Portrait de chercheur ou chercheuse Article publié le 25 février 2022 , mis à jour le 01 avril 2022

Antoine Browaeys est chercheur au Laboratoire Charles Fabry (LCF – Univ. Paris-Saclay, Institut d’Optique Graduate School, CNRS). Il mène des travaux sur le piégeage d’atomes individuels et le contrôle de leurs interactions. Formé à la manipulation d’atomes neutres, le chercheur applique ses compétences à l’étude des propriétés quantiques d’une grande quantité d’atomes en interaction. Ses travaux l’amènent à être à la pointe des recherches internationales actuelles sur l’ordinateur quantique, pour lesquelles il privilégie une approche par les atomes froids. La start-up Pasqal, qu’il a cofondée en 2019, propulse aujourd’hui ces recherches vers des ambitions industrielles. L’Académie des sciences vient de récompenser le chercheur en lui décernant le Prix Alfred Verdaguer - Fondation de l’Institut de France 2021. 

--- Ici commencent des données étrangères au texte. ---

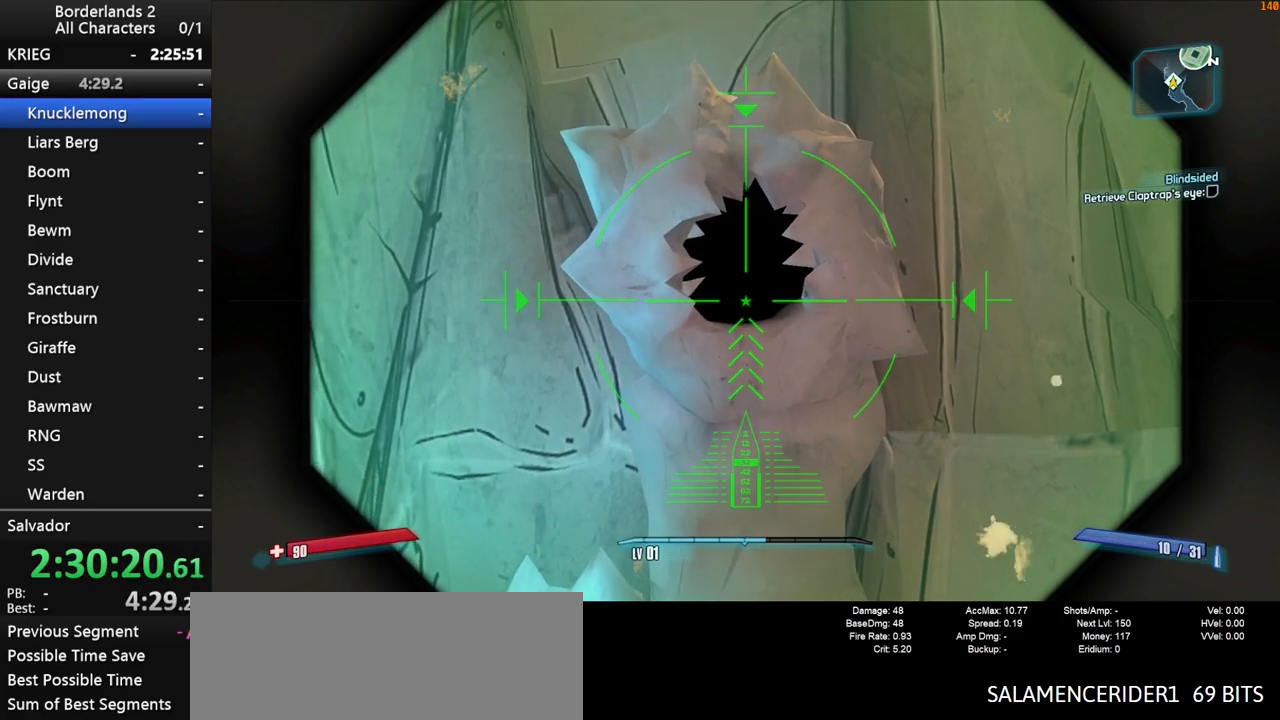
{"keys": ["shift"], "mouse": ["right"], "mouse_move": "still", "events": []}
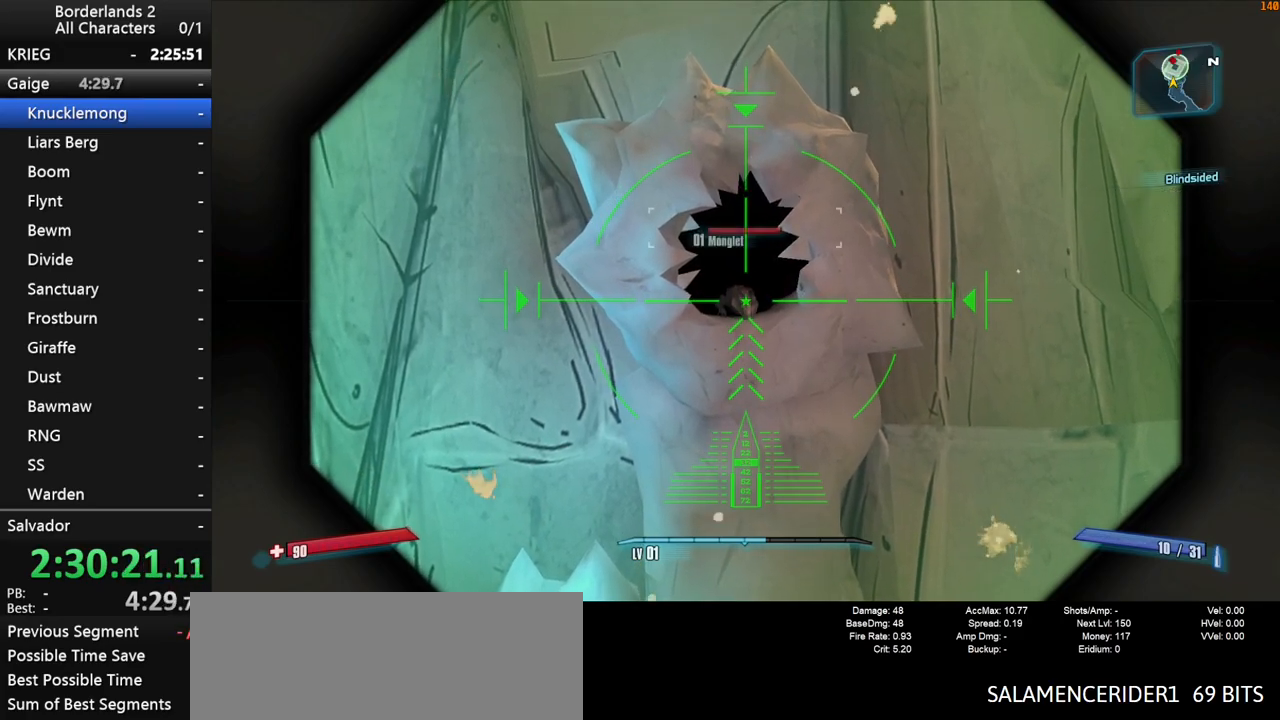
{"keys": [], "mouse": [], "mouse_move": "still", "events": [[33, "mouse_left", "down"], [133, "mouse_left", "up"], [183, "mouse_right", "up"], [267, "shift", "up"]]}
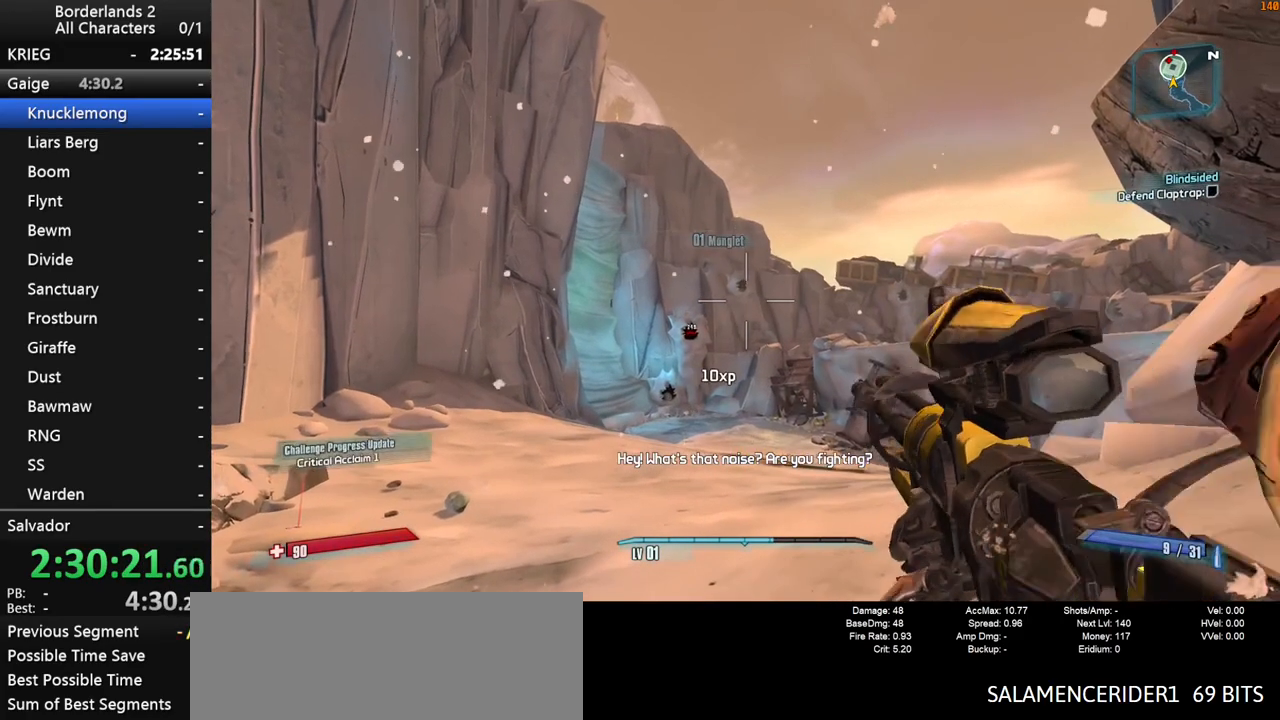
{"keys": ["shift"], "mouse": ["right"], "mouse_move": "still", "events": [[333, "mouse_right", "down"], [433, "shift", "down"]]}
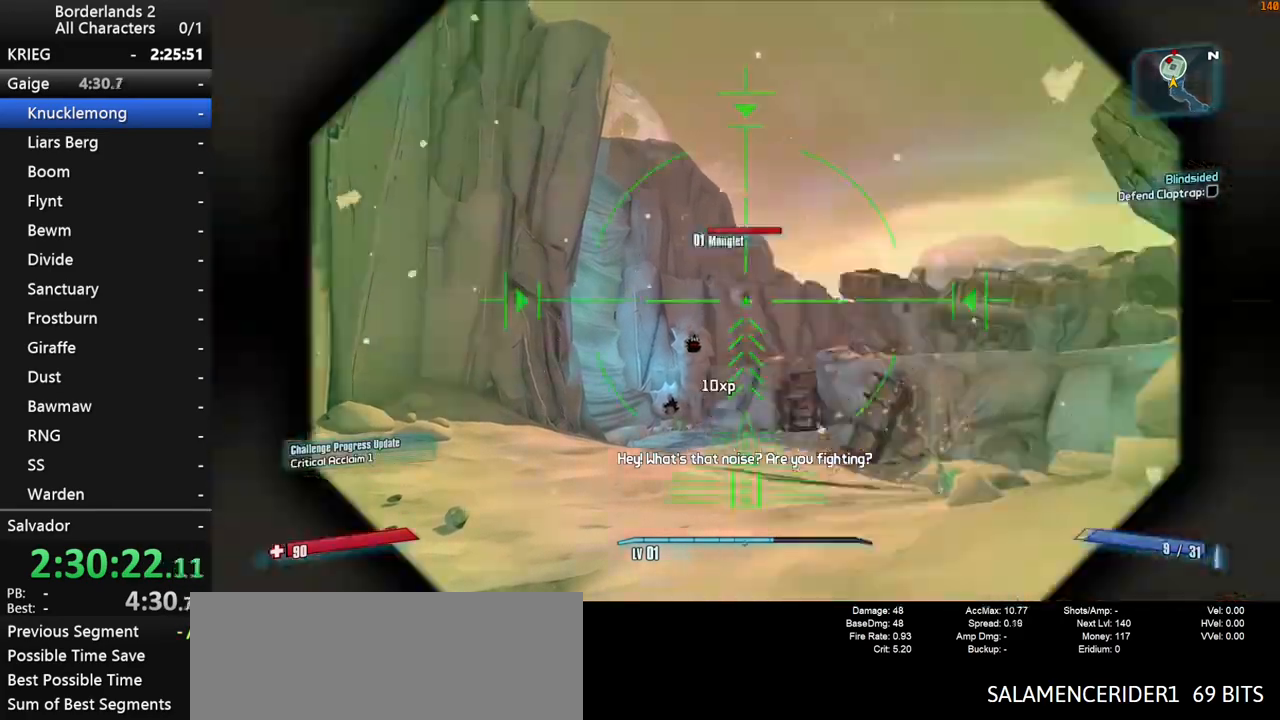
{"keys": [], "mouse": [], "mouse_move": "down-left", "events": [[117, "mouse_left", "down"], [167, "mouse_left", "up"], [250, "mouse_left", "down"], [300, "mouse_left", "up"], [350, "mouse_right", "up"], [350, "shift", "up"]]}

Diplômé de l’ENS Cachan (aujourd’hui ENS Paris-Saclay) et agrégé de sciences physiques, Antoine Browaeys s’est toujours positionné à l’interface entre la physique quantique, la physique des particules et l’optique, et entre la physique théorique et la physique expérimentale. C’est en 1997, à la suite de son service militaire effectué en tant que scientifique du Contingent au sein de l’Institut d’Optique Graduate School qu’il décide de poursuivre une thèse au Laboratoire Charles Fabry, sous la direction d’Alain Aspect. Son sujet, encore très expérimental, vise la construction d’une expérience de refroidissement par laser d’un gaz d’hélium métastable. L’idée est d’observer si ce gaz débouche sur un état quantique dit "condensat de Bose-Einstein". Deux années plus tôt, les chercheurs américains Eric A. Cornell, Wolfgang Ketterle et Carl E. Wieman ont réussi à produire pour la première fois cet état de condensation qui ne s’assimile à aucune forme solide ou liquide connue jusqu’alors. Ils se sont vus décerner le prix Nobel de physique en 2001.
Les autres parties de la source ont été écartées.